If you strongly believe this is temperature related I would look at the Ecm and wiring connections since its in the cowl and very close to the engine. You could log engine data and see what temperature and various other sensors are doing when it stalls.


----------



## shadowx1979 (Feb 8, 2007)

*Re: 17978 - Engine Start Blocked by Immobilizer .. help! (SLIM13134)*

How do I adapt the ECM using VAG-COM ??


----------



## shadowx1979 (Feb 8, 2007)

*Re: 17978 - Engine Start Blocked by Immobilizer .. help! (shadowx1979)*

Ok well my cable should come today and I just bought VAG-COM software so I don't have to rely on my buddy coming to scan me all the time... 
Can someone point me to instructions on readapting the ecm?


----------



## Dana @ Ross-Tech (Sep 15, 2009)

*Re: 17978 - Engine Start Blocked by Immobilizer .. help! (shadowx1979)*

Yo can follow the Immo. II instructions here:
http://www.ross-tech.com/vag-c...mmo-2
http://www.ross-tech.com/vag-c....html

Since we don't sell "VAG-COM" software licenses anymore it sounds like you ordered a third party cable. When you receive it download VCDS-Lite found here:
http://www.ross-tech.com/vcds-....html


----------



## vwemporium (May 27, 2002)

*Re: 17978 - Engine Start Blocked by Immobilizer .. help! (shadowx1979)*

yup

17-10-00 save
best,
Jack


----------



## shadowx1979 (Feb 8, 2007)

*Re: 17978 - Engine Start Blocked by Immobilizer .. help! (Dana @ Ross-Tech)*

Ok.. I am so confused right now.
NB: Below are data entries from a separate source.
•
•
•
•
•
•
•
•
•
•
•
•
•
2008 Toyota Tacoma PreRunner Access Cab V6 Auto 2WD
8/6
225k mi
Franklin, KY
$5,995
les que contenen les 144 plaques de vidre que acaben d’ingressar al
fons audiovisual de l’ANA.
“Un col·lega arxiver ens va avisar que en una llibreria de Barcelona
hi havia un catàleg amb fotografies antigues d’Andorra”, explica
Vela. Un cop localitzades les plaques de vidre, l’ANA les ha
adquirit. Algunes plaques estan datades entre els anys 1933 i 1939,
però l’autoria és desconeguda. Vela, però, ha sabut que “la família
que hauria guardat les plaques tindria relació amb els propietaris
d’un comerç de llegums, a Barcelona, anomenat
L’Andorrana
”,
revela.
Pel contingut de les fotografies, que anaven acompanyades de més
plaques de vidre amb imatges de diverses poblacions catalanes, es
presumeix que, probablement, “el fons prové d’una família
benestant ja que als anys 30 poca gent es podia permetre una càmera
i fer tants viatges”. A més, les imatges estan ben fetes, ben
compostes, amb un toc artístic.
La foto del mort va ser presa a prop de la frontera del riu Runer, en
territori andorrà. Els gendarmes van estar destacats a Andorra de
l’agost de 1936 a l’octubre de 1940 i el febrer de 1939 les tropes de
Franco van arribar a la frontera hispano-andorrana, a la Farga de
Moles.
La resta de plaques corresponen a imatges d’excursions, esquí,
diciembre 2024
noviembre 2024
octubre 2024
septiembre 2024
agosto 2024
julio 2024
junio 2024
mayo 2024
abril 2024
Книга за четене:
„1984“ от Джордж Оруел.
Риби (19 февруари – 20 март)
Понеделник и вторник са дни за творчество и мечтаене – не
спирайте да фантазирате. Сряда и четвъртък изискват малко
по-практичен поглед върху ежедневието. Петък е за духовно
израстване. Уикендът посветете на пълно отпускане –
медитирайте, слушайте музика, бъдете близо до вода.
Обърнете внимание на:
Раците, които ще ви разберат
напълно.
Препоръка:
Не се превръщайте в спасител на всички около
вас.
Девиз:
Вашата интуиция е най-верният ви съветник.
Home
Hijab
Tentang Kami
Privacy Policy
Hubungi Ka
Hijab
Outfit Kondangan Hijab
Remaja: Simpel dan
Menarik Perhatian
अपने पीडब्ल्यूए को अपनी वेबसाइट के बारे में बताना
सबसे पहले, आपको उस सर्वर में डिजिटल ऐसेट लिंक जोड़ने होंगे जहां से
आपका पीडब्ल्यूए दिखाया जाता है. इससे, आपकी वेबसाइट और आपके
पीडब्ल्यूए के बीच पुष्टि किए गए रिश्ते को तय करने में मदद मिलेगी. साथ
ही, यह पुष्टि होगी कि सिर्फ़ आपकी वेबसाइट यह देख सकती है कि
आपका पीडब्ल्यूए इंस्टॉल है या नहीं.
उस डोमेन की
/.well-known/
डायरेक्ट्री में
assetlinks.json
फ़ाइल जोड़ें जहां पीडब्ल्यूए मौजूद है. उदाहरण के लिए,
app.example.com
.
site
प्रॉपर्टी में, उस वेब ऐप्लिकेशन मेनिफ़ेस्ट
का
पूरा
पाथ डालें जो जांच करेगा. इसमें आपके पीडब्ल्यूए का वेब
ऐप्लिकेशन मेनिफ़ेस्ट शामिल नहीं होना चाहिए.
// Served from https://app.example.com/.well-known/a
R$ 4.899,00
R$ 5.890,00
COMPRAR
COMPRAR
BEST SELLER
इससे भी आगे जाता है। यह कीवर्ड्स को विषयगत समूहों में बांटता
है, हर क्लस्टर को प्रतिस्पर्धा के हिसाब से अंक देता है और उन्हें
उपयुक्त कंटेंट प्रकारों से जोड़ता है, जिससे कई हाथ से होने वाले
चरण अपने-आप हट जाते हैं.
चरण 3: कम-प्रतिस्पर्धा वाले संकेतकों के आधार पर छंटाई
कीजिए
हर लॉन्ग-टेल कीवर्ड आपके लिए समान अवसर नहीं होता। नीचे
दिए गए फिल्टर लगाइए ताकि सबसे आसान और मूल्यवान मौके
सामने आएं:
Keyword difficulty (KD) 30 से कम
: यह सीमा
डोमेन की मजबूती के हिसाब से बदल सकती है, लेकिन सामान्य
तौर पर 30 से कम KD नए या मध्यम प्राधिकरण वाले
I got my cable, the same one my buddy has and he uses it fine with vista and VC 401.1. Mine does not work with VCDS-lite. On the options tab there is no USB button to select so COM3 is the only one that says it works. So now I do the scan and error message "cannot find interface" (or something like it) pops up everytime. What is wrong? 
My buddy told me to get a USB version of it is there's one available so that I can select the USB tab and it should work. But I looked. There is no USB version for VCDS-lite. 
Anyways. I called the dealer because my car is pissing me off. He said the ECM relay could have a problem and still be able to communicate with the VAG-COM. He said common is a bad solder in the ECM relay?? BUT he couldn't tell me where the fricken relay is located.
So can anyone tell me where it's located? 
Update: Couldn't get the car to stall very easy last night because guess what? It was cold and windy..







Guess I should always just pray for cold and windy weather when I'm stuck in traffic.


----------



## Dana @ Ross-Tech (Sep 15, 2009)

*Re: 17978 - Engine Start Blocked by Immobilizer .. help! (shadowx1979)*

Your hardware supplier should provide the proper drivers.


----------



## shadowx1979 (Feb 8, 2007)

Ok well I could not figure it out so finally I just went to work at inspecting all electrical connections. I found a loose harness from the crank position sensor. It was sitting loose up against the radiator. I put it back in place (clamped to the crack pipe). I also cleaned the crank and cam pos sensors and left the cover off the engine. No problems since!! I will put the cover on again eventually and see what happens. I guess that it was the crank sensor harness as this started happening after I brought it into the mechanic to replace most of the cooling components due to cracks and leaks. They must have just forgotten to put the harness back in place! So thanks for all your help!


----------